* _GIVEN INFORMATION_:
= Beginning of Section =

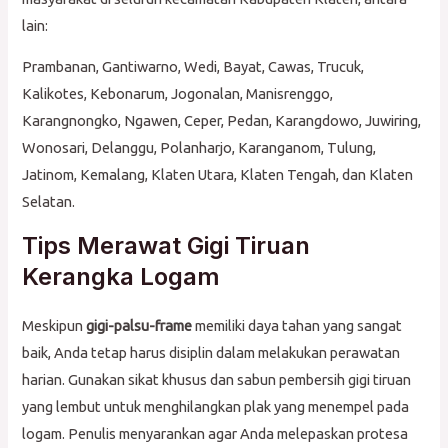
lain:
Prambanan, Gantiwarno, Wedi, Bayat, Cawas, Trucuk,
Kalikotes, Kebonarum, Jogonalan, Manisrenggo,
Karangnongko, Ngawen, Ceper, Pedan, Karangdowo, Juwiring,
Wonosari, Delanggu, Polanharjo, Karanganom, Tulung,
Jatinom, Kemalang, Klaten Utara, Klaten Tengah, dan Klaten
Selatan.
Tips Merawat Gigi Tiruan
Kerangka Logam
Meskipun
gigi-palsu-frame
memiliki daya tahan yang sangat
baik, Anda tetap harus disiplin dalam melakukan perawatan
harian. Gunakan sikat khusus dan sabun pembersih gigi tiruan
yang lembut untuk menghilangkan plak yang menempel pada
logam. Penulis menyarankan agar Anda melepaskan protesa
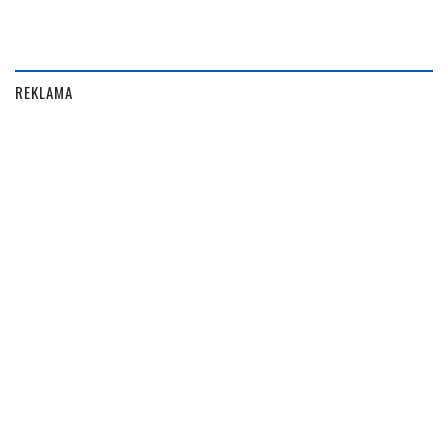
REKLAMA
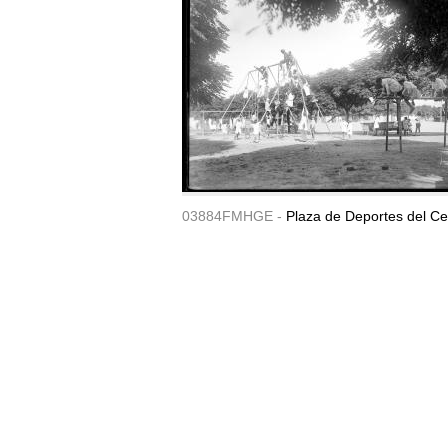
03884FMHGE -
Plaza de Deportes del Ce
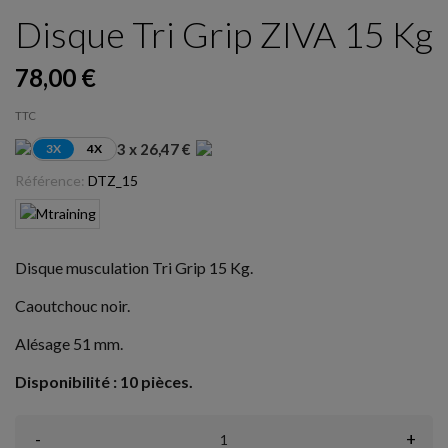
Disque Tri Grip ZIVA 15 Kg
78,00 €
TTC
3 x 26,47 €
3X
4X
Référence:
DTZ_15
Disque musculation Tri Grip 15 Kg.
Caoutchouc noir.
Alésage 51 mm.
Disponibilité : 10 pièces.
-
+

= End of Section =

* _JOB ITEM_: Copy out the text of every row above word for word, keeping the same line breaks, and leave out the pictures.

* _EXERCISE RESULT_:
lain:
Prambanan, Gantiwarno, Wedi, Bayat, Cawas, Trucuk,
Kalikotes, Kebonarum, Jogonalan, Manisrenggo,
Karangnongko, Ngawen, Ceper, Pedan, Karangdowo, Juwiring,
Wonosari, Delanggu, Polanharjo, Karanganom, Tulung,
Jatinom, Kemalang, Klaten Utara, Klaten Tengah, dan Klaten
Selatan.
Tips Merawat Gigi Tiruan
Kerangka Logam
Meskipun
gigi-palsu-frame
memiliki daya tahan yang sangat
baik, Anda tetap harus disiplin dalam melakukan perawatan
harian. Gunakan sikat khusus dan sabun pembersih gigi tiruan
yang lembut untuk menghilangkan plak yang menempel pada
logam. Penulis menyarankan agar Anda melepaskan protesa
REKLAMA
03884FMHGE -
Plaza de Deportes del Ce
Disque Tri Grip ZIVA 15 Kg
78,00 €
TTC
3 x 26,47 €
3X
4X
Référence:
DTZ_15
Disque musculation Tri Grip 15 Kg.
Caoutchouc noir.
Alésage 51 mm.
Disponibilité : 10 pièces.
-
+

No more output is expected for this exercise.